Work instruction: The following data has a line with "SERVICE COMMISSION" and a line with "Case No. 2019-00118". Write out exactly those lines and all the lines between them.
◆ ◆ ◆ ◆
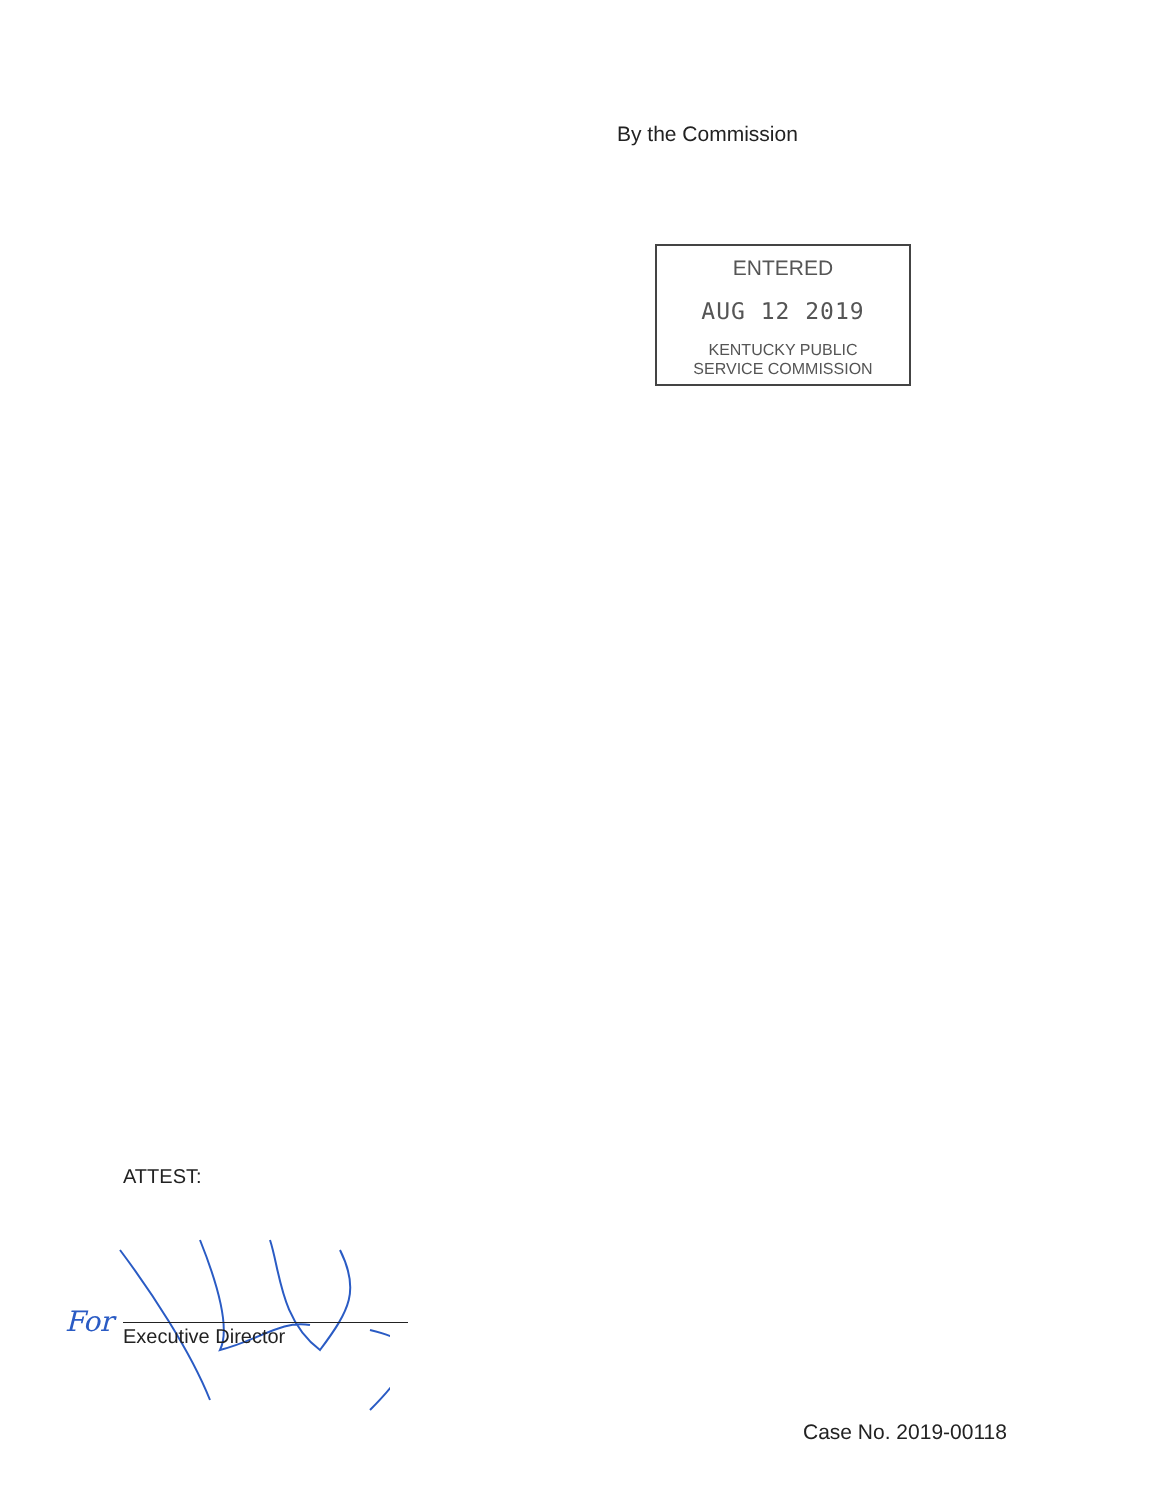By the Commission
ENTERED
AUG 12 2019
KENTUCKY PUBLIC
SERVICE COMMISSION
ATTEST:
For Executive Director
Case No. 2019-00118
◆ ◆ ◆ ◆
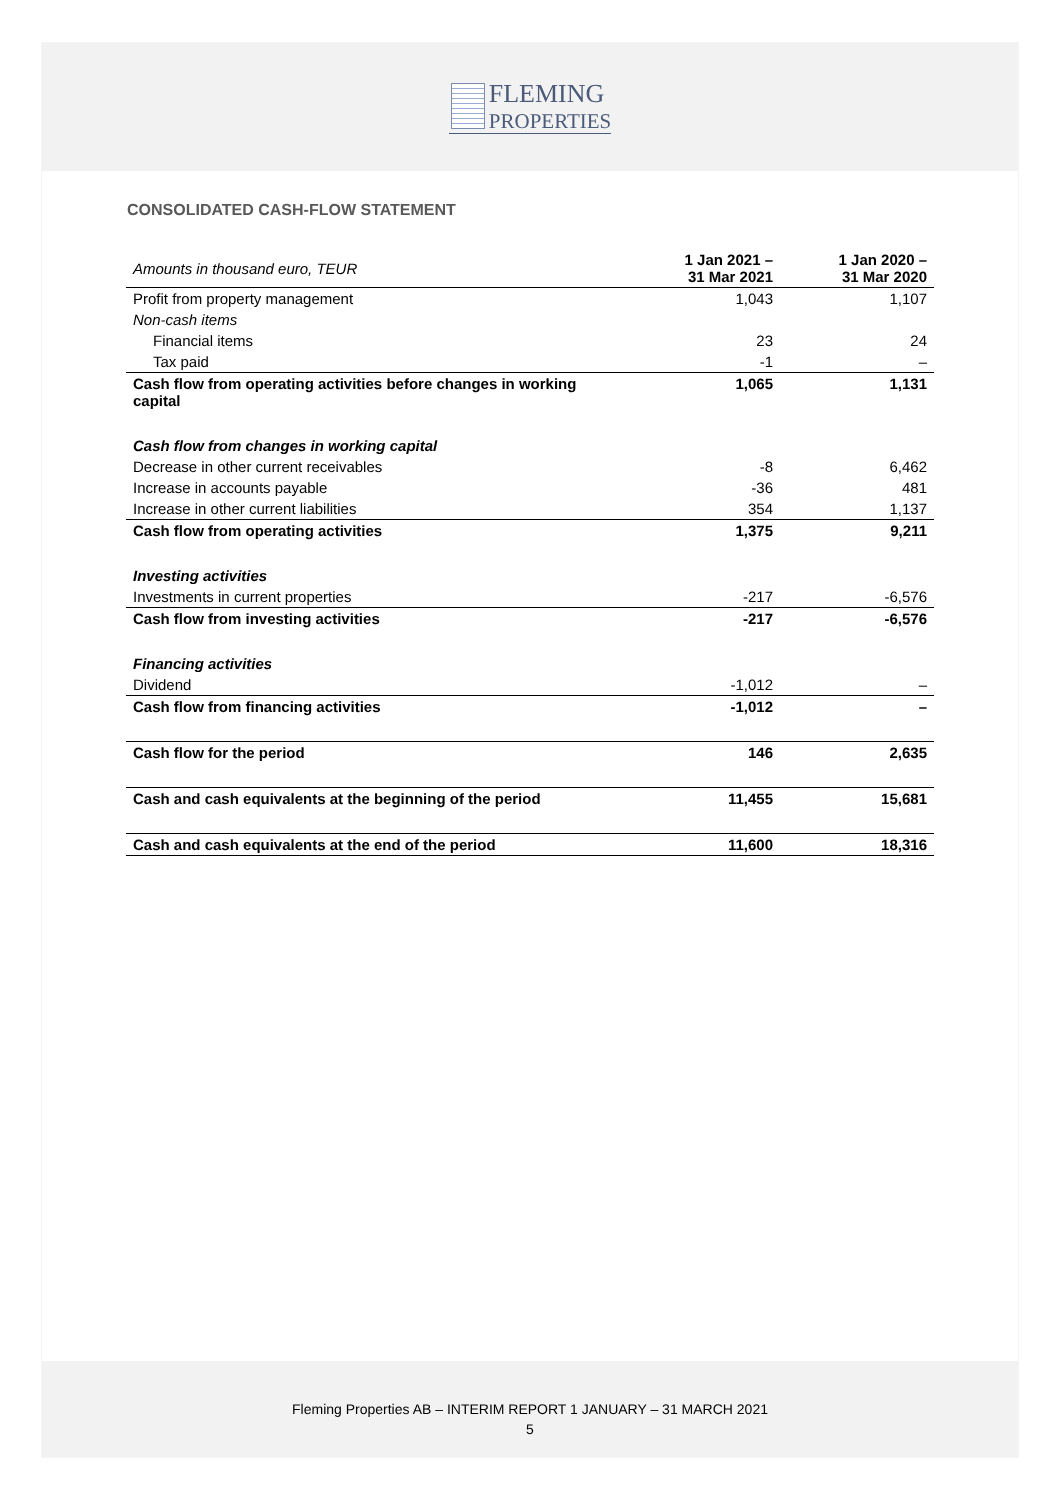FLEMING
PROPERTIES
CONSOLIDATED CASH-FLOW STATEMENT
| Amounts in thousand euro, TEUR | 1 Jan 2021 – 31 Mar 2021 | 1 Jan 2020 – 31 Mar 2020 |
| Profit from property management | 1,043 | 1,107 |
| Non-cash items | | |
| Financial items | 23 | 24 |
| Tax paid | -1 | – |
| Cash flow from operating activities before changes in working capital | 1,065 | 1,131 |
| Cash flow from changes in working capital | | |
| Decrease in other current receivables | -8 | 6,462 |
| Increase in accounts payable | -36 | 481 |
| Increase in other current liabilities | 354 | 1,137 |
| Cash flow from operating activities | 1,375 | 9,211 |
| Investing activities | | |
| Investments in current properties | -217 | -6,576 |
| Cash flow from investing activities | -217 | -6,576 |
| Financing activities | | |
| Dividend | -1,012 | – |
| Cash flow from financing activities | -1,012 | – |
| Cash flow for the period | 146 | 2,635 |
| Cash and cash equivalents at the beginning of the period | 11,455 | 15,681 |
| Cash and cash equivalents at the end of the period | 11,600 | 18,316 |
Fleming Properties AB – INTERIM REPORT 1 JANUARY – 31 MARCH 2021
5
◆ ◆ ◆ ◆
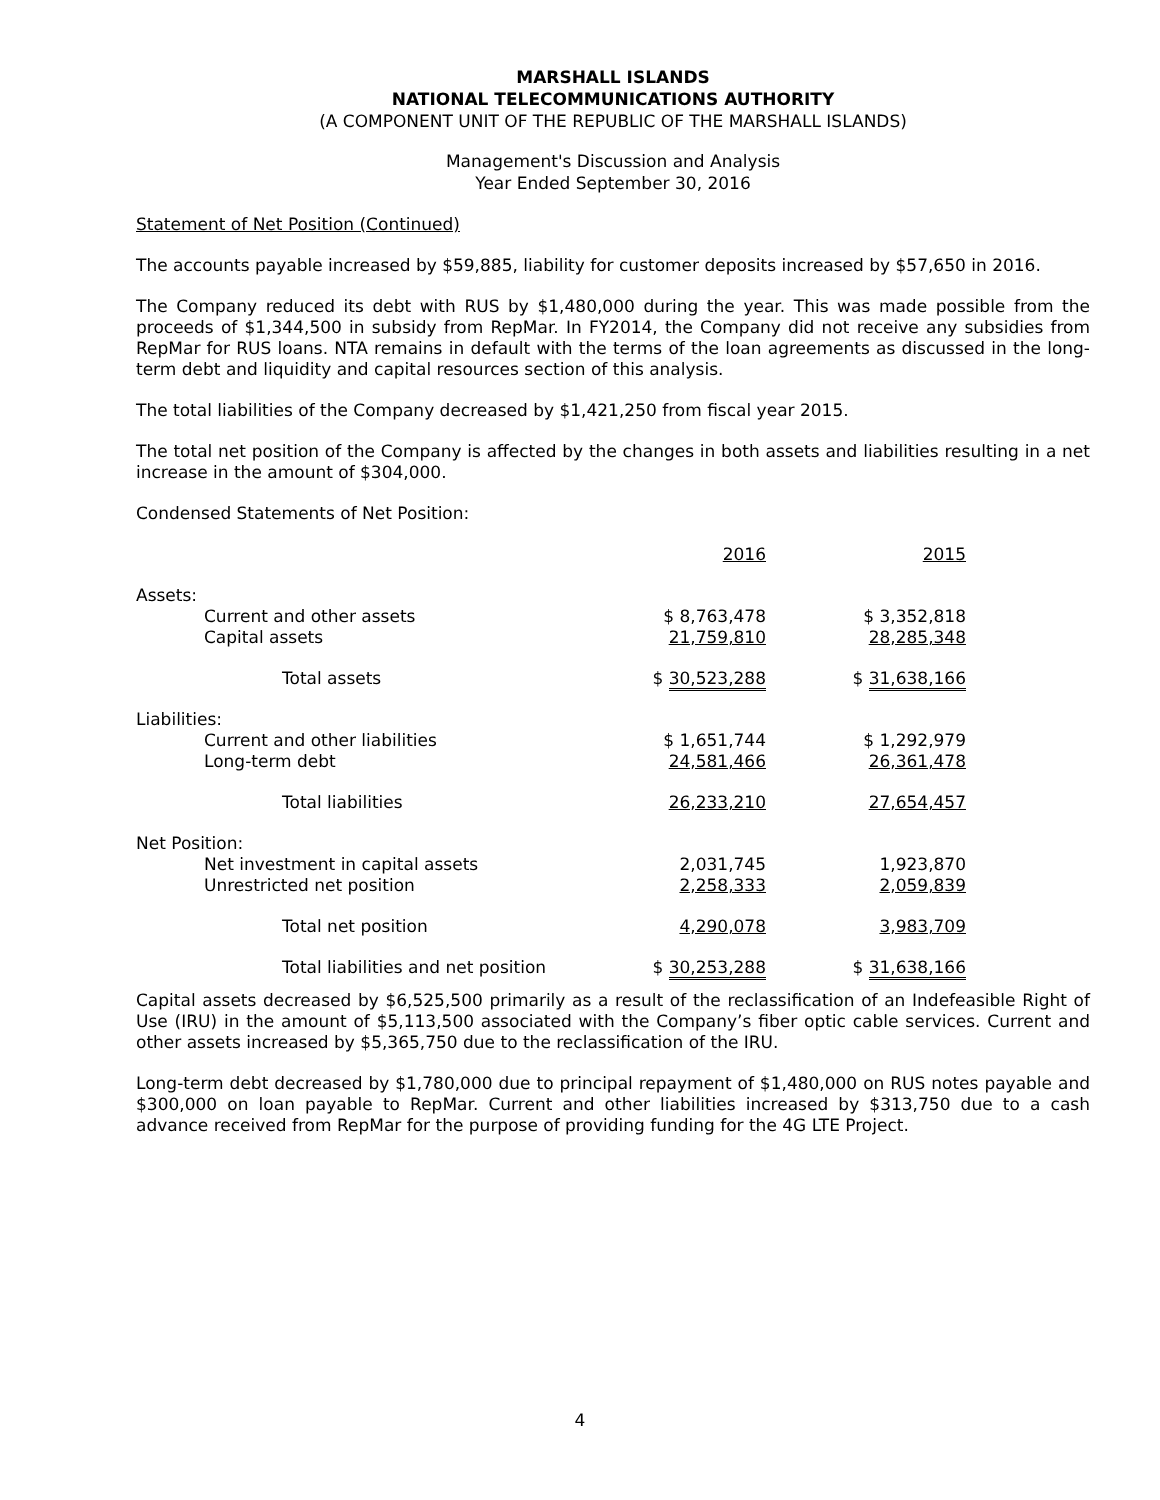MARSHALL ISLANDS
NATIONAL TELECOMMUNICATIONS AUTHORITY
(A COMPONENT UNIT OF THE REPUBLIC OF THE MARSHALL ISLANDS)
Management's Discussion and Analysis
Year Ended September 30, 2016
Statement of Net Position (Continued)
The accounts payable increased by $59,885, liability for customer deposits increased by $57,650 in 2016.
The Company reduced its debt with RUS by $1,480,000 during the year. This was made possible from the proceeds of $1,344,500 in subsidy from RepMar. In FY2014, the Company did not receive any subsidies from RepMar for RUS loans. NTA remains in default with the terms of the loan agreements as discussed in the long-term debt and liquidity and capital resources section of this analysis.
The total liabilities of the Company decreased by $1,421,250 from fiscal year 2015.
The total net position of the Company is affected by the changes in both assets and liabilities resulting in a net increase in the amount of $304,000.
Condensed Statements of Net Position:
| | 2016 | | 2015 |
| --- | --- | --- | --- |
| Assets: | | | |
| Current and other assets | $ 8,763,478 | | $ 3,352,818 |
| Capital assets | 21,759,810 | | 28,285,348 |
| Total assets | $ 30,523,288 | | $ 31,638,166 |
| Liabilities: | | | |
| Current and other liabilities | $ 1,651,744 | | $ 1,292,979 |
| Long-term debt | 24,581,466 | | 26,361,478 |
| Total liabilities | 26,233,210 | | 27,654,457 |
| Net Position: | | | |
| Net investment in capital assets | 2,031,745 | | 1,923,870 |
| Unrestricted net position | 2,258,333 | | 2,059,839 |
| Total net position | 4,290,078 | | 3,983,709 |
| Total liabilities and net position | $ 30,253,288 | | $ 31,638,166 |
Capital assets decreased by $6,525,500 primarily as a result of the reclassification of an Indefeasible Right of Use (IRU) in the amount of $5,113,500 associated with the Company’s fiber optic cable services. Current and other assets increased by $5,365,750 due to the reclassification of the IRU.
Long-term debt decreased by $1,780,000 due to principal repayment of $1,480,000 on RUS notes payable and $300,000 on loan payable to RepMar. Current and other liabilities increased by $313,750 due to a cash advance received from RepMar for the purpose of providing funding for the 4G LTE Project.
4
◆ ◆ ◆ ◆
Your solution:
SERVICE COMMISSION
ATTEST:
For Executive Director
Case No. 2019-00118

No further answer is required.